Two ways to solve log problem.

• May 2nd 2009, 12:05 AM
craigmain
Two ways to solve log problem.
Hi,

I show two workings to solve the equation below using the simplification rules for logs.
My textbook does not indicate how and when solutions are lost using the log simplification rules. Clearly if we use the $\log_b (xy) = \log_b x + \log_b y$ rule negative solutions might be lost.

Given $\log_2 (x^2) = 4$:

Either:

$\log_2 (x^2) = 4$
$\log_2 (x) + \log_2 (x) = 4$
$2\log_2 (x) = 4$
$\log_2 (x) = 2$, divide both sides by $2$
$x = 2^2$
$x = 4$

Or:

$\log_2 (x^2) = 4$
$2^4 = x^2$
$x^2 = 16$
$x = \pm 4$

The first solution is wrong.

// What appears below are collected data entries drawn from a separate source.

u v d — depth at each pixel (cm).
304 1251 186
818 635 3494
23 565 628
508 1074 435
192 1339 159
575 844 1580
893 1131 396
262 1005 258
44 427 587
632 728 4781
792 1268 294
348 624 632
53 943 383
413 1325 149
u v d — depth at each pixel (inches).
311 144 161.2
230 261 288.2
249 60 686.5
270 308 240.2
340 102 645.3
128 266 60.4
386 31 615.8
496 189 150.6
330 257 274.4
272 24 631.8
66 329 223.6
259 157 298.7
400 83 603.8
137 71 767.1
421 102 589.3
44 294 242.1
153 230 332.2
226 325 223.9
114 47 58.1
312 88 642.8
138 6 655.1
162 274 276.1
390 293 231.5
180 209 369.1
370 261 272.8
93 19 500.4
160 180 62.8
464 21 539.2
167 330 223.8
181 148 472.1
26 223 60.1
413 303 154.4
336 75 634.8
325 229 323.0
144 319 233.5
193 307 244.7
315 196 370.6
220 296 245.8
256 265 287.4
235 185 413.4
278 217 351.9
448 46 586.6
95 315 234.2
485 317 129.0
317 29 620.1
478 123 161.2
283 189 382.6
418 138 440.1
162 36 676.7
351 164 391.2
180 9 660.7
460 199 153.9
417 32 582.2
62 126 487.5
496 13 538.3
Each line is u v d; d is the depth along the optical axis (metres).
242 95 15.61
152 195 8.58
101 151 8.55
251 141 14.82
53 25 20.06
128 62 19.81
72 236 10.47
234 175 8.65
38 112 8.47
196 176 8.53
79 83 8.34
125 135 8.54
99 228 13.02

The rule doesn't hold (looses solutions) for even exponents.
• May 2nd 2009, 01:06 AM
chisigma
The reason of the [apparent] contradiction is that the identity $\log_{2} x^{2}= 2\cdot \log_{2} x$ is true only if $x>0$...

Kind regards

$\chi$ $\sigma$
• May 2nd 2009, 01:21 AM
craigmain
Hi,

What does that mean for the multiplicative rule.

$\log_b x y = \log_b x + \log_b y$

Clearly for this rule, $x \neq y$ if $x < 0$
• May 2nd 2009, 02:02 AM
chisigma
My previous answers has been a little 'approximated' and I apologize for that(Worried) ...

If x is a real number and x<0, then is...

$\log_{2} x = \frac{\ln x}{\ln 2}= \frac{\ln |x| + i\cdot \pi}{\ln 2}$

In this case however is

$\log_{2} x^{2} = 2\cdot \frac{\ln x}{\ln 2}= \frac{2\cdot \ln |x| + i\cdot2\cdot \pi}{\ln 2}= \frac{2\cdot \ln |x|}{\ln 2}$

The consequence is that the general expression you have written holds for any value of b, x, and y with $b>0$, $x \ne 0$ and $y \ne 0$...

Kind regards

$\chi$ $\sigma$